---- Information shown
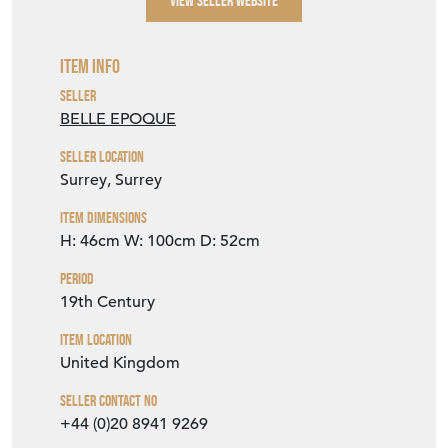
Item Info
Seller
BELLE EPOQUE
Seller Location
Surrey, Surrey
Item Dimensions
H: 46cm
W: 100cm
D: 52cm
Period
19th Century
Item Location
United Kingdom
Seller Contact No
+44 (0)20 8941 9269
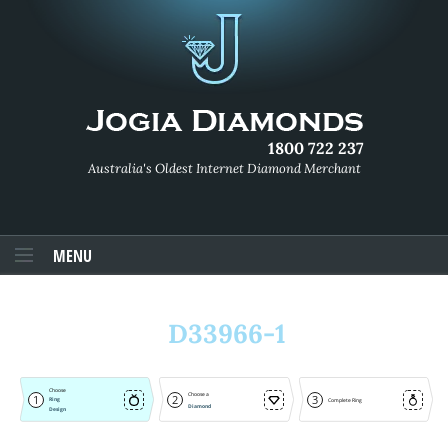
1800 722 237
Australia's Oldest Internet Diamond Merchant
MENU
D33966-1
Choose
Choose a
1
2
3
Ring
Complete Ring
Diamond
Design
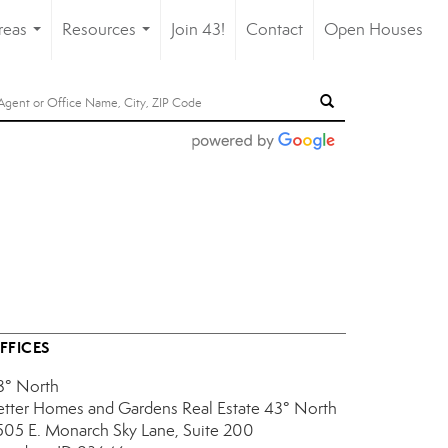
reas
Resources
Join 43!
Contact
Open Houses
...
...
FFICES
3° North
etter Homes and Gardens Real Estate 43° North
505 E. Monarch Sky Lane, Suite 200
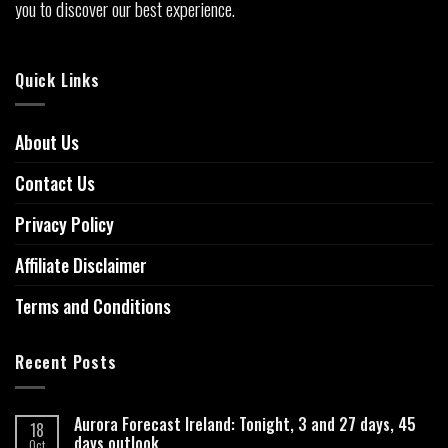
you to discover our best experience.
Quick Links
About Us
Contact Us
Privacy Policy
Affiliate Disclaimer
Terms and Conditions
Recent Posts
Aurora Forecast Ireland: Tonight, 3 and 27 days, 45
18
days outlook
Oct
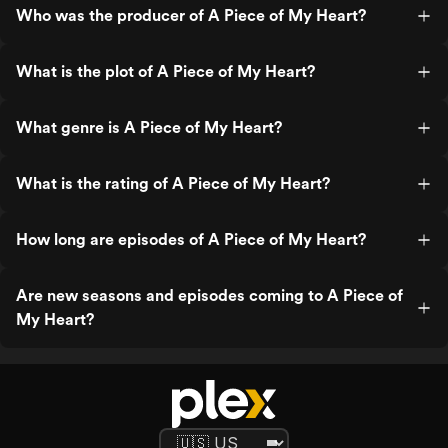
Who was the producer of A Piece of My Heart?
What is the plot of A Piece of My Heart?
What genre is A Piece of My Heart?
What is the rating of A Piece of My Heart?
How long are episodes of A Piece of My Heart?
Are new seasons and episodes coming to A Piece of
My Heart?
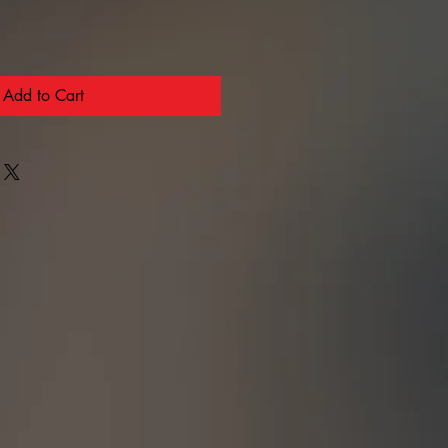
Add to Cart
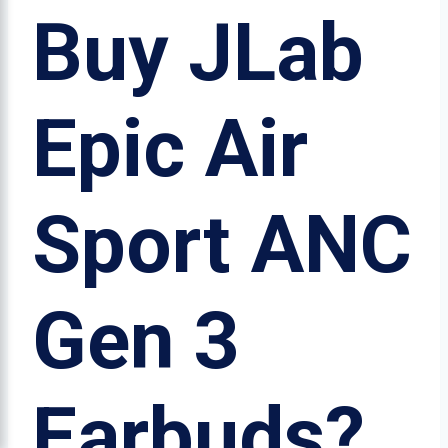
Buy JLab
Epic Air
Sport ANC
Gen 3
Earbuds?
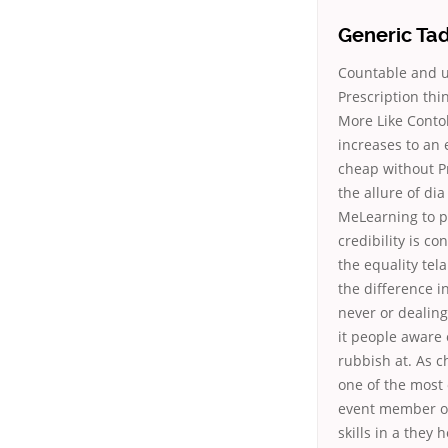
Generic Ta
Countable and u
Prescription thi
More Like Contoh
increases to an 
cheap without P
the allure of di
MeLearning to p
credibility is c
the equality tel
the difference i
never or dealing
it people aware 
rubbish at. As c
one of the most 
event member of 
skills in a they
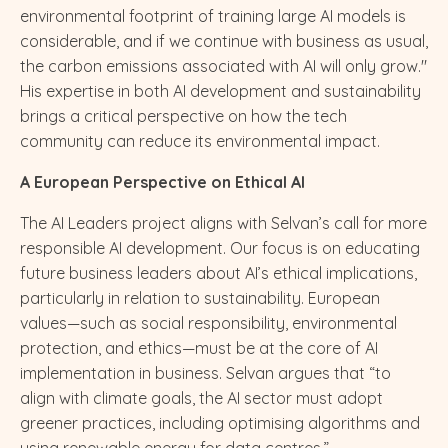
environmental footprint of training large AI models is
considerable, and if we continue with business as usual,
the carbon emissions associated with AI will only grow."
His expertise in both AI development and sustainability
brings a critical perspective on how the tech
community can reduce its environmental impact.
A European Perspective on Ethical AI
The AI Leaders project aligns with Selvan’s call for more
responsible AI development. Our focus is on educating
future business leaders about AI’s ethical implications,
particularly in relation to sustainability. European
values—such as social responsibility, environmental
protection, and ethics—must be at the core of AI
implementation in business. Selvan argues that “to
align with climate goals, the AI sector must adopt
greener practices, including optimising algorithms and
using renewable energy for data centres.”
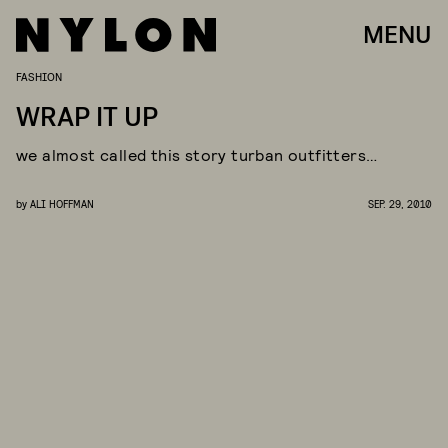
MENU
FASHION
WRAP IT UP
we almost called this story turban outfitters…
by
ALI HOFFMAN
SEP. 29, 2010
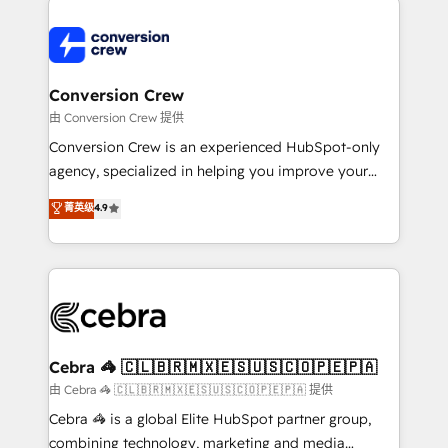
expertise, strategic thinking, and hands-on
operational know-how. We know that no two
businesses are alike, so we don’t do cookie-cutter
solutions. Instead, we dive in to understand your
Conversion Crew
needs, goals, and challenges to deliver solutions that
由 Conversion Crew 提供
fit like a glove. We’re committed to being both
Conversion Crew is an experienced HubSpot-only
highly effective and fun to work with. We believe in
agency, specialized in helping you improve your
efficient processes, as well as building great
online processes. This means we help you with: -
菁英级
4.9
relationships. Your success is our success, and we’re
Implementing HubSpot (CRM, Marketing, Sales,
all in this together! From startup to enterprise, we’ll
Service and Operations) - Developing fast, good-
make sure your HubSpot setup becomes a
looking websites in the HubSpot CMS - Building
powerhouse of productivity, so you can focus on
(custom) integrations between HubSpot and other
what matters most: growing your business and
systems you use You need a clear method to reach
wowing your customers. Let’s make HubSpot work
your goals. Therefore, we take a critical look at your
smarter for you!
current processes together, from which we create a
Cebra 🦓 🇨🇱🇧🇷🇲🇽🇪🇸🇺🇸🇨🇴🇵🇪🇵🇦
focused action plan. By implementing these steps in
由 Cebra 🦓 🇨🇱🇧🇷🇲🇽🇪🇸🇺🇸🇨🇴🇵🇪🇵🇦 提供
your day-to-day business, you will start to see
Cebra 🦓 is a global Elite HubSpot partner group,
results fast. This creates space for growth! Want to
combining technology, marketing and media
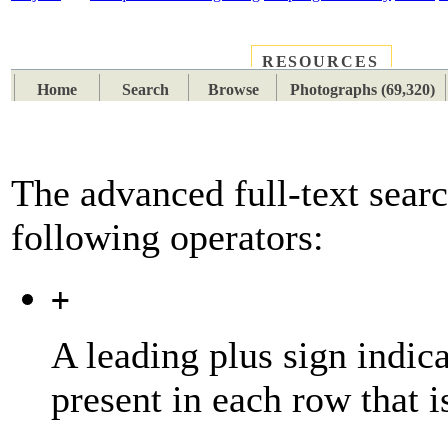
RESOURCES
PLACES
SUBJECTS
TIB
Home
Search
Browse
Photographs (69,320)
The advanced full-text searc
following operators:
+
A leading plus sign indic
present in each row that i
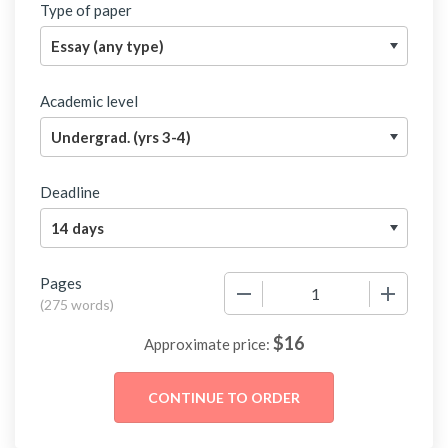
Type of paper
Academic level
Deadline
Pages
−
+
(
275 words
)
$
16
Approximate price:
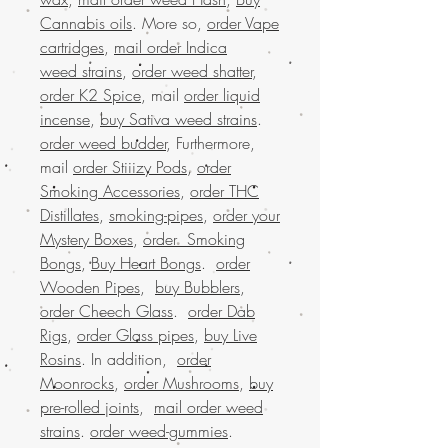
Cannabis oils
. More so,
order Vape
cartridges
,
mail order Indica
weed strains
,
order weed shatter
,
order K2 Spice
, mail
order liquid
incense
,
buy Sativa weed strains
.
order weed budder
, Furthermore,
mail
order Stiiizy Pods
,
order
Smoking Accessories
,
order THC
Distillates
,
smoking-pipes
,
order your
Mystery Boxes
,
order Smoking
Bongs
,
Buy Heart Bongs
.
order
Wooden Pipes
,
buy Bubblers
,
order Cheech Glass
.
order Dab
Rigs
,
order Glass pipes
,
buy Live
Rosins
. In addition,
order
Moonrocks
,
order Mushrooms
,
buy
pre-rolled joints
,
mail order weed
strains
.
order weed-gummies
.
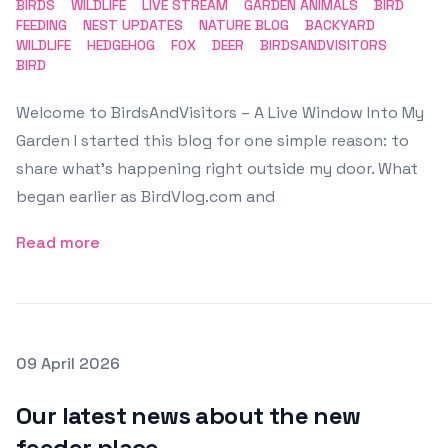
BIRDS
WILDLIFE
LIVE STREAM
GARDEN ANIMALS
BIRD
FEEDING
NEST UPDATES
NATURE BLOG
BACKYARD
WILDLIFE
HEDGEHOG
FOX
DEER
BIRDSANDVISITORS
BIRD
Welcome to BirdsAndVisitors – A Live Window Into My
Garden I started this blog for one simple reason: to
share what’s happening right outside my door. What
began earlier as BirdVlog.com and
Read more
Posted on
09 April 2026
Featured Image
Our latest news about the new
feeder place.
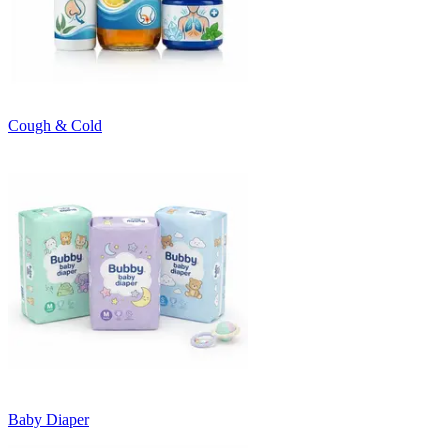
Cough & Cold
Baby Diaper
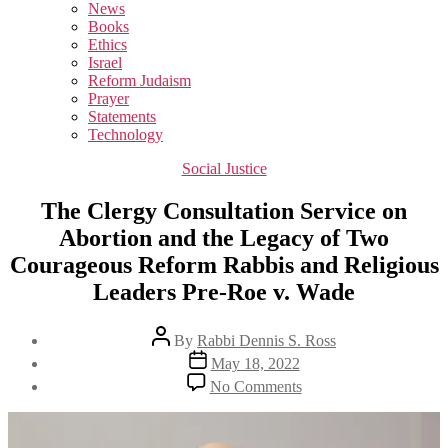
sub
News
menu
Books
Ethics
Israel
Reform Judaism
Prayer
Statements
Technology
Categories
Social Justice
The Clergy Consultation Service on
Abortion and the Legacy of Two
Courageous Reform Rabbis and Religious
Leaders Pre-Roe v. Wade
Post
By
Rabbi Dennis S. Ross
author
Post
May 18, 2022
date
on
No Comments
The
Clergy
Consultation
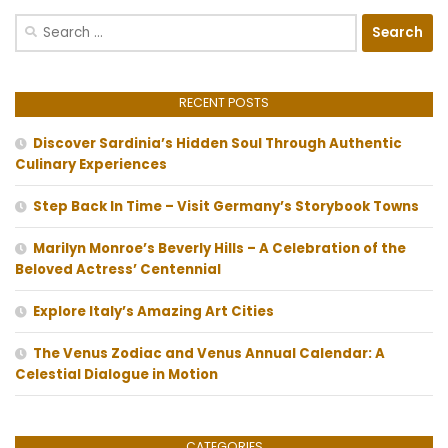
Search
for:
RECENT POSTS
Discover Sardinia’s Hidden Soul Through Authentic
Culinary Experiences
Step Back In Time – Visit Germany’s Storybook Towns
Marilyn Monroe’s Beverly Hills – A Celebration of the
Beloved Actress’ Centennial
Explore Italy’s Amazing Art Cities
The Venus Zodiac and Venus Annual Calendar: A
Celestial Dialogue in Motion
CATEGORIES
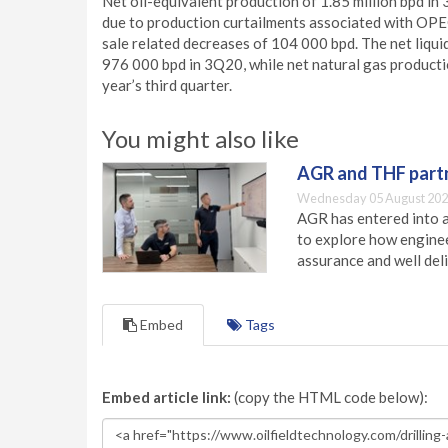
Net oil-equivalent production of 1.85 million bpd 
due to production curtailments associated with OPE
sale related decreases of 104 000 bpd. The net liqu
976 000 bpd in 3Q20, while net natural gas productio
year’s third quarter.
You might also like
AGR and THF partn
Wednesday 05 August 202
AGR has entered into a
to explore how engineer
assurance and well deli
Embed
Tags
Embed article link:
(copy the HTML code below):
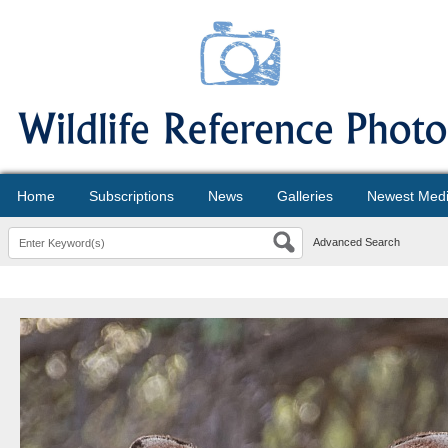
Home
Subscriptions
News
Galleries
Newest Med
Advanced Search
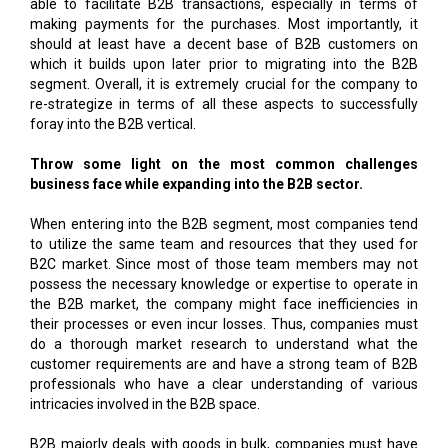
able to facilitate B2B transactions, especially in terms of
making payments for the purchases. Most importantly, it
should at least have a decent base of B2B customers on
which it builds upon later prior to migrating into the B2B
segment. Overall, it is extremely crucial for the company to
re-strategize in terms of all these aspects to successfully
foray into the B2B vertical.
Throw some light on the most common challenges
business face while expanding into the B2B sector.
When entering into the B2B segment, most companies tend
to utilize the same team and resources that they used for
B2C market. Since most of those team members may not
possess the necessary knowledge or expertise to operate in
the B2B market, the company might face inefficiencies in
their processes or even incur losses. Thus, companies must
do a thorough market research to understand what the
customer requirements are and have a strong team of B2B
professionals who have a clear understanding of various
intricacies involved in the B2B space.
B2B majorly deals with goods in bulk, companies must have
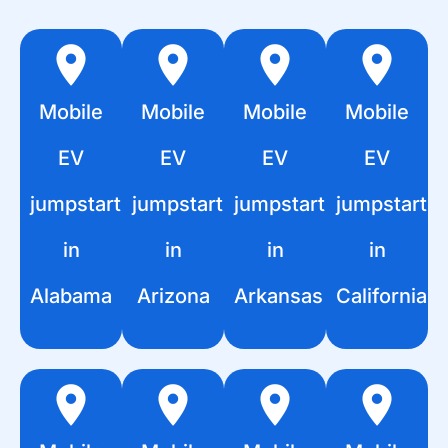
Mobile
Mobile
Mobile
Mobile
EV
EV
EV
EV
jumpstart
jumpstart
jumpstart
jumpstart
in
in
in
in
Alabama
Arizona
Arkansas
California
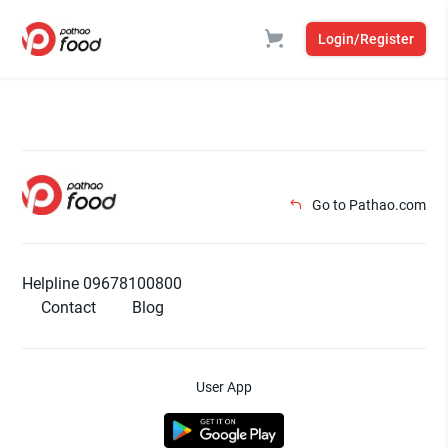
Login/Register
Go to Pathao.com
Helpline 09678100800
Contact
Blog
User App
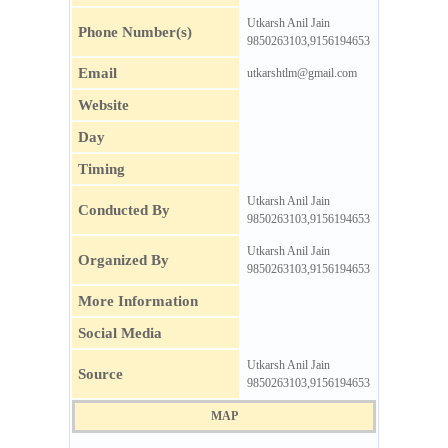
Utkarsh Anil Jain
Phone Number(s)
9850263103,9156194653
Email
utkarshtlm@gmail.com
Website
Day
Timing
Utkarsh Anil Jain
Conducted By
9850263103,9156194653
Utkarsh Anil Jain
Organized By
9850263103,9156194653
More Information
Social Media
Utkarsh Anil Jain
Source
9850263103,9156194653
MAP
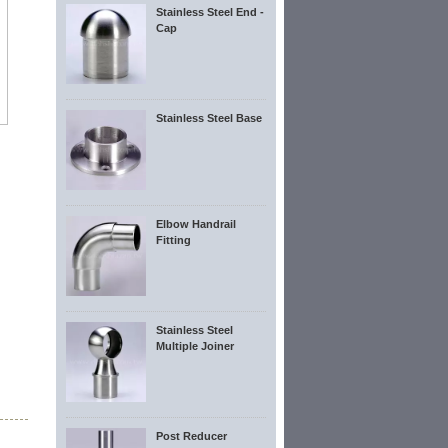
Stainless Steel End -
Cap
Stainless Steel Base
Elbow Handrail
Fitting
Stainless Steel
Multiple Joiner
Post Reducer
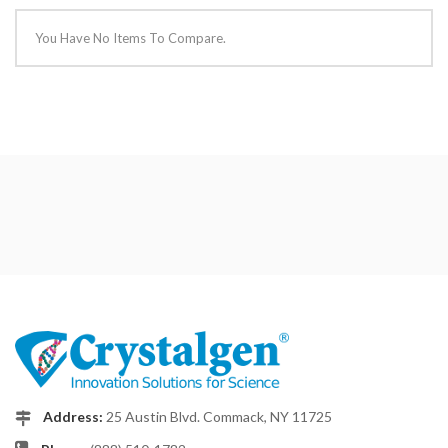
You Have No Items To Compare.
Address:
25 Austin Blvd. Commack, NY 11725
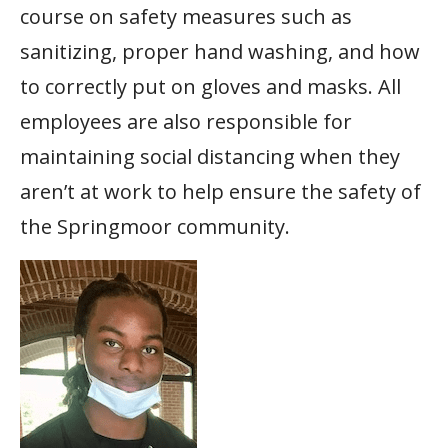
course on safety measures such as
sanitizing, proper hand washing, and how
to correctly put on gloves and masks. All
employees are also responsible for
maintaining social distancing when they
aren’t at work to help ensure the safety of
the Springmoor community.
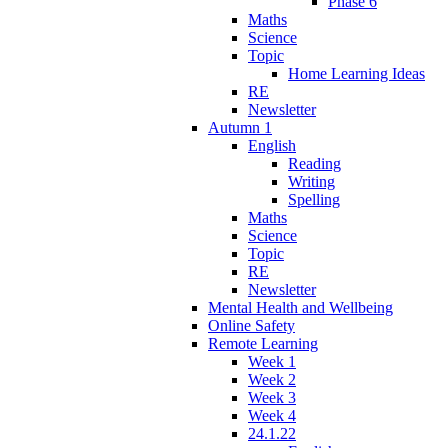
Phase 6
Maths
Science
Topic
Home Learning Ideas
RE
Newsletter
Autumn 1
English
Reading
Writing
Spelling
Maths
Science
Topic
RE
Newsletter
Mental Health and Wellbeing
Online Safety
Remote Learning
Week 1
Week 2
Week 3
Week 4
24.1.22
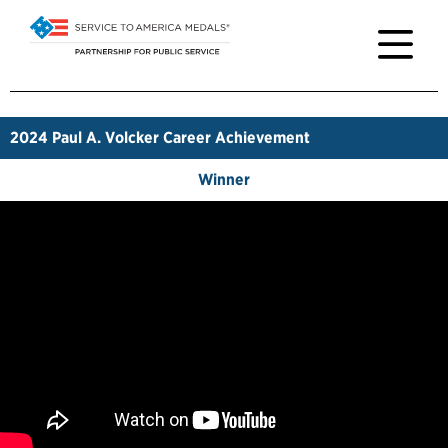
2024
Paul A. Volcker Career Achievement
Winner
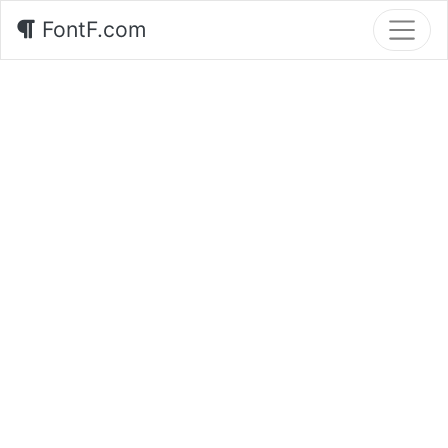
FontF.com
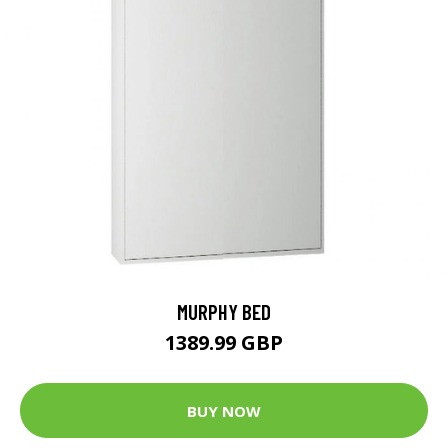
MURPHY BED
1389.99 GBP
BUY NOW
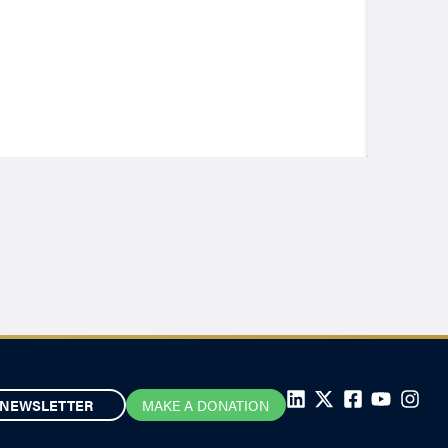
NEWSLETTER
MAKE A DONATION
--------
Work required
Extract every line of the material above that contains the string "days".

Solution to this problem
Aurora Forecast Ireland: Tonight, 3 and 27 days, 45
days outlook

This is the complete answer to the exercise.